Perhaps leftists just like the idea of convenient online transactions and haven't thought much about anything else. Regardless, do you realize you're supporting a system that is antithetical to your most strongly held convictions?

Or perhaps this is something that will be perverted as more leftists enter. I do see many people crying for regulation from daddy government.

Thoughts?


Title: Re: Liberals, why do you like Bitcoin?
Post by: ffe on October 03, 2017, 05:22:57 PM
...
Crypto is wholly antithetical to all leftist values.
...

What I don't understand is why you conservatives like bitcoin. It has the potential to hamper the government's ability to monitor citizens like a good big brother. There is little accountability resulting in single citizens not paying their taxes, forcing the higher taxation of big businesses and the wealthy who own those businesses. How could you like this? Why are you here? Why don't you just keep supporting the US dollar or other fiat currencies since it enables the existence of the military industrial complex?  //end sarcasm

You have no idea what leftist values are.

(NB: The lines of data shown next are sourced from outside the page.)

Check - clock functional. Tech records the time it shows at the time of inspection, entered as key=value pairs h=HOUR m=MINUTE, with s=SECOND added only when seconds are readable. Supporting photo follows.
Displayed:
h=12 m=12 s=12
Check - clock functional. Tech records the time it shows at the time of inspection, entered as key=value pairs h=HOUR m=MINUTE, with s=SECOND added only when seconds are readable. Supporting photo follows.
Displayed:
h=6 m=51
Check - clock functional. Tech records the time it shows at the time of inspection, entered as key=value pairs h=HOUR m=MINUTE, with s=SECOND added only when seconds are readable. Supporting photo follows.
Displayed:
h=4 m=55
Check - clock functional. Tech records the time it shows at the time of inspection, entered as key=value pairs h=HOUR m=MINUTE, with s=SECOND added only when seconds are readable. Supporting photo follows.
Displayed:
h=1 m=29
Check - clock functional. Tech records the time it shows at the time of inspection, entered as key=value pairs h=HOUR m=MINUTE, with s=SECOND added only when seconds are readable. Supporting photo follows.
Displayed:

Title: Re: Liberals, why do you like Bitcoin?
Post by: bstewart on October 03, 2017, 08:48:59 PM
...
Crypto is wholly antithetical to all leftist values.
...

What I don't understand is why you conservatives like bitcoin. It has the potential to hamper the government's ability to monitor citizens like a good big brother. There is little accountability resulting in single citizens not paying their taxes, forcing the higher taxation of big businesses and the wealthy who own those businesses. How could you like this? Why are you here? Why don't you just keep supporting the US dollar or other fiat currencies since it enables the existence of the military industrial complex?  //end sarcasm

You have no idea what leftist values are.

Yes, I do know what leftist values are and crypto is anything but. Apparently you don't understand anything outside of leftism because I lean libertarian, not conservative (ie republican), which was obvious from my initial post about Tom Woods and anarcho-capitalism.

Your sarcasm was cute though, since leftists love the top 1% just as much, if not more than, republicans. Follow the money and the donations.


Title: Re: Liberals, why do you like Bitcoin?
Post by: sandler425 on October 04, 2017, 01:57:00 AM
If I had to guess....they don't? 


Title: Re: Liberals, why do you like Bitcoin?
Post by: Sturdy on October 04, 2017, 07:18:20 AM
my answer is very simple, many people and I am also interested in bitcoin because of its expensive price, so many people are interested to get it like mining and trading bitcoin. as well as ease of use.


Title: Re: Liberals, why do you like Bitcoin?
Post by: LeonardoDiCrypto on October 31, 2017, 11:51:57 PM
Why would especially American liberals like bitcoin? From what I see on this forum, most of Bitcoin adopters are not American at all, and the word "Liberal" is very American, makes little sense out of America where you'd have different political labels.